During the measurement, the physician selects the two most curved adjacent vertebrae, draws a vertical line on their upper and lower surfaces, and then measures the angle between these two lines. This angle is the Cobb angle. Usually, the greater the Cobb angle, the more severe the scoliosis.
The Cobb angle is commonly used to diagnose scoliosis in adults, children, adolescents, and other spinal deformities. It is one of the most important indicators to assess the degree of scoliosis and the choice of treatment options. We calculated the prediction results based on the principle of Cobb calculation. The predicted image Cobb calculation results are shown in
Figure 17.
We have discussed with the spine doctors that CI-UNet predictive imaging can significantly help them improve their efficiency by producing semi-automatic calculations for scoliosis alone. The doctors are very receptive to our work, and we will follow up with more tasks for more body structures.

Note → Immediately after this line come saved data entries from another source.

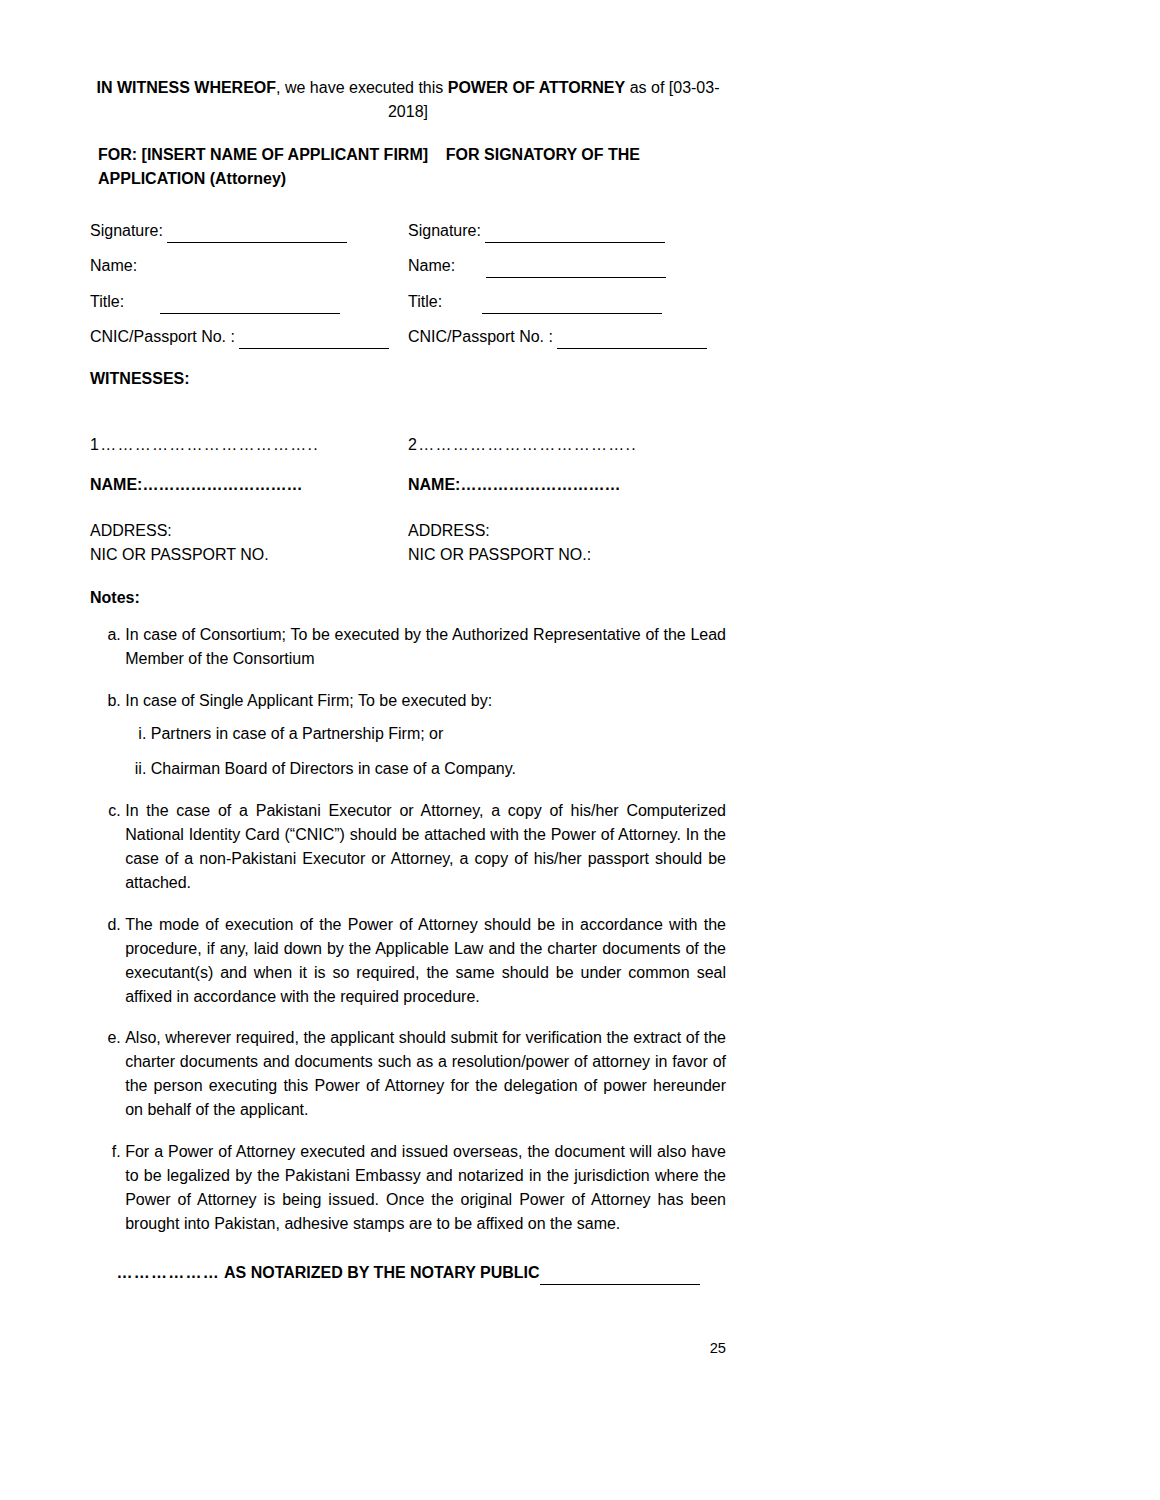IN WITNESS WHEREOF, we have executed this POWER OF ATTORNEY as of [03-03-2018]
FOR: [INSERT NAME OF APPLICANT FIRM] FOR SIGNATORY OF THE APPLICATION (Attorney)
| Signature: | Signature: |
| Name: | Name: |
| Title: | Title: |
| CNIC/Passport No. : | CNIC/Passport No. : |
WITNESSES:
| 1……………………………….. NAME:………………………… | 2……………………………….. NAME:………………………… |
| ADDRESS: NIC OR PASSPORT NO. | ADDRESS: NIC OR PASSPORT NO.: |
Notes:
In case of Consortium; To be executed by the Authorized Representative of the Lead Member of the Consortium
In case of Single Applicant Firm; To be executed by:
Partners in case of a Partnership Firm; or
Chairman Board of Directors in case of a Company.
In the case of a Pakistani Executor or Attorney, a copy of his/her Computerized National Identity Card (“CNIC”) should be attached with the Power of Attorney. In the case of a non-Pakistani Executor or Attorney, a copy of his/her passport should be attached.
The mode of execution of the Power of Attorney should be in accordance with the procedure, if any, laid down by the Applicable Law and the charter documents of the executant(s) and when it is so required, the same should be under common seal affixed in accordance with the required procedure.
Also, wherever required, the applicant should submit for verification the extract of the charter documents and documents such as a resolution/power of attorney in favor of the person executing this Power of Attorney for the delegation of power hereunder on behalf of the applicant.
For a Power of Attorney executed and issued overseas, the document will also have to be legalized by the Pakistani Embassy and notarized in the jurisdiction where the Power of Attorney is being issued. Once the original Power of Attorney has been brought into Pakistan, adhesive stamps are to be affixed on the same.
……………… AS NOTARIZED BY THE NOTARY PUBLIC
25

For the segmentation task of the spine, we performed the same task as the multi-organ segmentation task described in the previous section, and the results of the spine segmentation experiments for each network are shown in
Table 8.
The results of the spine segmentation experiments are shown in
Table 8. We found that the mIoU and mPA metrics of the VGG backbone are higher than the ResNet50 backbone metrics in the spine segmentation experiments. Compared with the double convolutional backbone UNet, CI-UNet is 12.35 percentage points higher in the mIoU metric and 4.76 percentage points higher in the mPA metric. Compared with the MobileNetV2 and ResNet50 backbone PSPNet, CI-UNet is 13.2 and 9.9 percentage points higher in mIoU metrics and 5.25 and 4.23 in mPA metrics, respectively. Compared with M-FCN, it is 6.76% higher in the mIoU metric and 2.74% higher in the mPA metric. Compared to U-Net_based, it is 6.2% higher in the mIoU metric and 2.34% higher in the mPA metric. The total amount of data of the spine dataset of the Guizhou branch of Beijing Jishuitan Hospital is 200, and the ratio of the training set and validation set is 9:1. Due to the small amount of data, the experimental results may have large fluctuations. We can see from the comparison of the above results that the evaluation indexes of CI-UNet designed in this paper are superior compared with other networks.